Investors, Companies Capitalize on AI-Parsed Financial Filings

May 26, 2026, 9:00 AM UTC

AI models are helping investors speed up analysis of lengthy corporate filings while savvy companies are exploiting the weaknesses of the new tools.

Investors are using artificial intelligence models to speed up research, easing the laborious process of comparing documents across years to find changes in information. Some companies, meanwhile, are drafting their filings in a way that AI models would be more likely to miss or downplay information that executives don’t want to highlight.

The Securities and Exchange Commission under the Trump administration has contended that required corporate filings such as annual financial reports can be far too long with details that are insignificant to investors. Chairman Paul Atkins is mulling curtailing executive compensation and risk factor disclosures.

Investors are using tools like OpenAI’s ChatGPT or Anthropic’s Claude Opus; some are also using specialized AI tools for financial analysis.

Information previously could be buried deep in a corporate document, making it opaque, said Wesley Gray, CEO of Alpha Architect, an asset management firm. “But now everyone has a supercomputer.”

Regardless of how AI is used by investors, SEC officials say shortened disclosures can serve a broader purpose: giving companies incentives to go public and stay in the market amid a decades-long slump in the number of public businesses.

The SEC is trying to ensure disclosures “are useful and not overwhelming,” said Joshua White, chief economist and director of the agency’s Division of Economic and Risk Analysis, in a statement.

“One thing we have to keep in mind is disclosures are not costless to produce for companies,” White said. “It not only takes the time to produce it, you have to verify it, you have to stand behind what it says.”

Faster Tools

For decades, investors had to “control-F” their way through a corporate filing to find information, said Corey Hammill, senior vice president of financial data at AlphaSense, a market intelligence platform.

Investors using AlphaSense’s AI platform can find out, for example, if Tesla Inc. reported any material change in its accounting policies over the last few years, Hammill said.
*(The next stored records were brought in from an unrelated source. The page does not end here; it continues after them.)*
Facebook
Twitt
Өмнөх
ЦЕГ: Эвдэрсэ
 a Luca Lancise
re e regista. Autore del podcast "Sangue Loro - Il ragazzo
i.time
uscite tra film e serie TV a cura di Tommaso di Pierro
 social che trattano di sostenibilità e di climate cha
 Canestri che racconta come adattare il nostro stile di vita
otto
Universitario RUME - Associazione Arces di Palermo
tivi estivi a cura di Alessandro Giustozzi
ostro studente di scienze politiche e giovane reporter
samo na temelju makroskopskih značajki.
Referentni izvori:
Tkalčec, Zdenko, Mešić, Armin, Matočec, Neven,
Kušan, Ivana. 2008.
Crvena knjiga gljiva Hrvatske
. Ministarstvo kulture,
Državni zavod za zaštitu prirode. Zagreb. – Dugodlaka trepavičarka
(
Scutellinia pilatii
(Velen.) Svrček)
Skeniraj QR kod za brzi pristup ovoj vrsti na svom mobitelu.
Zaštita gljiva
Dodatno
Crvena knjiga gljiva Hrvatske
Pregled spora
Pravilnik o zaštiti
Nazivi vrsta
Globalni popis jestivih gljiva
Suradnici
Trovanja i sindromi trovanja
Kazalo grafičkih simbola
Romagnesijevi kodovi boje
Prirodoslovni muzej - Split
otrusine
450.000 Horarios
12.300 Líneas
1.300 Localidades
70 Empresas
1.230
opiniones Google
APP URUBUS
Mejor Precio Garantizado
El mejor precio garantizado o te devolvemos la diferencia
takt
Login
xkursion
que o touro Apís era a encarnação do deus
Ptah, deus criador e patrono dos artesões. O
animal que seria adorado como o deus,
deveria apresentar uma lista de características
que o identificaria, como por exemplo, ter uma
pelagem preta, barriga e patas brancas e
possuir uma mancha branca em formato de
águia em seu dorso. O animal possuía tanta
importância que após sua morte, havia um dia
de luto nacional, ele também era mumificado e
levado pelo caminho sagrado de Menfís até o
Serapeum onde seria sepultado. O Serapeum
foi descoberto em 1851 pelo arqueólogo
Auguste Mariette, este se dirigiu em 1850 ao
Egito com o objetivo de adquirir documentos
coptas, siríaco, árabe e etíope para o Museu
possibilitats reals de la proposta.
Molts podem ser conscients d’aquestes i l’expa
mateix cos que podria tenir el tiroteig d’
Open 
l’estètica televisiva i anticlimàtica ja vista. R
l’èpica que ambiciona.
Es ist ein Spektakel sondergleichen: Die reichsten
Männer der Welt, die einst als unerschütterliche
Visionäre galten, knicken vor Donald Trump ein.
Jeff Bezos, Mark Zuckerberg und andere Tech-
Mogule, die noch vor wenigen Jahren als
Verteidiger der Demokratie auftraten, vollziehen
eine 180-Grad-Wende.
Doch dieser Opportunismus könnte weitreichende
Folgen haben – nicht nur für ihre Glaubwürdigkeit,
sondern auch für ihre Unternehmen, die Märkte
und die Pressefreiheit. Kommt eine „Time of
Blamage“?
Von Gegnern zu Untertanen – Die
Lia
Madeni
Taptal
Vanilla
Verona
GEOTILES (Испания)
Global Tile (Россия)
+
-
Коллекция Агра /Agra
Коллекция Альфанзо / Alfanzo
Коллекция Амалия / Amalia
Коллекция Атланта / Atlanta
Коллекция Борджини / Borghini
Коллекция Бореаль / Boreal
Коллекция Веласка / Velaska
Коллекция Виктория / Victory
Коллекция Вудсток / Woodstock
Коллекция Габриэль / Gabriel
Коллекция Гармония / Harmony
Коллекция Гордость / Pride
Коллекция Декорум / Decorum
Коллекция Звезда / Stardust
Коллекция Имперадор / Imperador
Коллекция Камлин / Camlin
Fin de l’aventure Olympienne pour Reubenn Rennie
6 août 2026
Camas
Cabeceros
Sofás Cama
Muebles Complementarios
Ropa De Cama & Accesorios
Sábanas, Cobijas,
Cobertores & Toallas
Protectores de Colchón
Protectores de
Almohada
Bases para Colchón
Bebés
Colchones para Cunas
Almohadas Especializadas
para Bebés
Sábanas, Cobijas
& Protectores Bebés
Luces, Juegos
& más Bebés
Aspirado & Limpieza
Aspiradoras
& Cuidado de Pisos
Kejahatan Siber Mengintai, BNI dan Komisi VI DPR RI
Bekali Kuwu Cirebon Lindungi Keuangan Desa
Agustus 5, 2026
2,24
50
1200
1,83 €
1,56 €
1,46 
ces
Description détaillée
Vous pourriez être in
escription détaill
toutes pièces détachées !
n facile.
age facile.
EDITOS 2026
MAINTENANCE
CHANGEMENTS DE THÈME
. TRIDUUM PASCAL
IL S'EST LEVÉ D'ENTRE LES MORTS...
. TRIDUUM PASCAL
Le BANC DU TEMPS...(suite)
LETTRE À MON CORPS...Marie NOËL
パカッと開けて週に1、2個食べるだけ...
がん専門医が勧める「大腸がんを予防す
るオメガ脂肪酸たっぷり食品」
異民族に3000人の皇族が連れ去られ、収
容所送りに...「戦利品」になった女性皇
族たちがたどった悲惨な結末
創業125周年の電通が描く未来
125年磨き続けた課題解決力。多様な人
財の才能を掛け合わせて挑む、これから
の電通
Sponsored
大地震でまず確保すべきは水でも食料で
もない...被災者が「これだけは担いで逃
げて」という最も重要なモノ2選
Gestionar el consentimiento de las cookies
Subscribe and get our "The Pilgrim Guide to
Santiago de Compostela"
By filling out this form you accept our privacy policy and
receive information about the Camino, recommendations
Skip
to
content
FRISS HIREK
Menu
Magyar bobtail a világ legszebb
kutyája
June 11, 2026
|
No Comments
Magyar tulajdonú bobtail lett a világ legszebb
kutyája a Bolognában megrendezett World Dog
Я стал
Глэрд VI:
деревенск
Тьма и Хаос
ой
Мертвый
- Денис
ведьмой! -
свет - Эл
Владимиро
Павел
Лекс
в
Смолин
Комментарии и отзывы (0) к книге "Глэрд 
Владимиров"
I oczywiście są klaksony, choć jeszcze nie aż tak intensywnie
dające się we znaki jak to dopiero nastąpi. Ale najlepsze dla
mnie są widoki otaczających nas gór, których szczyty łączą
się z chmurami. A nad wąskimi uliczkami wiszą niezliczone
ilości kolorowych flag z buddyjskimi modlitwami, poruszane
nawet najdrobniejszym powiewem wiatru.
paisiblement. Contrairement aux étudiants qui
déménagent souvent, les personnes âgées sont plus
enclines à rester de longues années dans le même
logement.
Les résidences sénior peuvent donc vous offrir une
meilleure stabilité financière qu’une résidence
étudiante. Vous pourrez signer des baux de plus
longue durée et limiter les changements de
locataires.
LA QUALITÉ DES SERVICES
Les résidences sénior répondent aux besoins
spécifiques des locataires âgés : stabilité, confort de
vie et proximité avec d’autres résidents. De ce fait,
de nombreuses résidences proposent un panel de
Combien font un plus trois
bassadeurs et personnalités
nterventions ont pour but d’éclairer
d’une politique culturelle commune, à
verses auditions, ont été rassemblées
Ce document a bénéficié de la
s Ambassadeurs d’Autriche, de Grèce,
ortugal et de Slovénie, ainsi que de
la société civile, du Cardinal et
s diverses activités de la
The technology will examine the filings and return an answer with citations, saving time while finding buried information.

AlphaSense uses AI to extract details from SEC filings and earnings call transcripts, among other documents. Its tools are used by companies including JP Morgan, Apple, Amazon, and Pfizer, Hammill said, in addition to some asset management and private equity firms.

“In my experience as somebody that was in capital markets for most of my career, time is my most precious resource,” Hammill said.

The point of reading an annual report is to make an investment decision, said Doug Clinton, a co-founder and managing partner at Deepwater Asset Management.

When it comes to these decisions, some AI models broadly “are already capable of being better than the average human professional manager,” Clinton said.

Still, there are risks of hallucinations and errors.

Corporate Impacts

AI models also can be tricked.

There are ways to write a company disclosure to get favorable responses from LLMs, said Bradford Levy, a University of Chicago professor who researches the intersection between AI, information processing, and financial markets.

“I have a class where I teach people how to use AI to process financial information, and this is literally a lab that we have,” Levy said. “So, the students aren’t allowed to rewrite the content of the disclosure, but they can shuffle paragraphs around so they can move section seven to the front of the 10-K, things like that.”

The result: Some AI models are less likely to look at the content in the middle of a document.

Those parsing company documents have to anticipate that firms are going to behave a certain way and figure out how to write prompts and interact with disclosures through the lens of AI to get more robust answers.

In Levy’s class, students in another section of the lab have to try to unwind the positive bias that other students attempt to put in the disclosure so that companies cannot game the situation.

Moving forward, companies might find AI tools useful in their own work.

Hammill said companies use AlphaSense’s tools to stay on top of their industries and competitors, as well as monitor what the market is saying about them.

“It’s a full-time job—hence why they have these departments—to keep up on what the market is saying about you and what they’re saying about your competitors,” Hammill said.

SEC and Long Documents

AI’s new role makes the push against voluminous company documents increasingly irrelevant, Levy said.

“The SEC would be well suited to think more about the interaction between how investors looking at disclosures through AI, the lens of AI, what are the strategic interactions there of managers trying to bias the statements,” he said.

The burden of lengthy disclosures that don’t provide useful details to investors can discourage companies from going public, the SEC has argued.

“At the end of the day, even if investors have all these tools available to them to process data, if the public companies are not there, there’s not going to be any data to process,” Sebastian Gomez Abero, a deputy director in the SEC’s Division of Corporation Finance, said in a statement.

Deloitte and the University of Southern California’s Marshall School of Business said in a 2024 report that more than 45% of the S&P 500 companies they studied had increased the number of pages of their risk factor disclosures that past year.

Although humans still need to be involved because of the dangers of hallucinations, AI can look at more data based on trends and across sectors and companies, said Andrew Behar, CEO of As You Sow, a shareholder advocacy group.

“It strikes me that the SEC is trying to suppress information at this moment where we can finally handle a lot more information,” Behar said.

Bloomberg Law is a legal technology provider.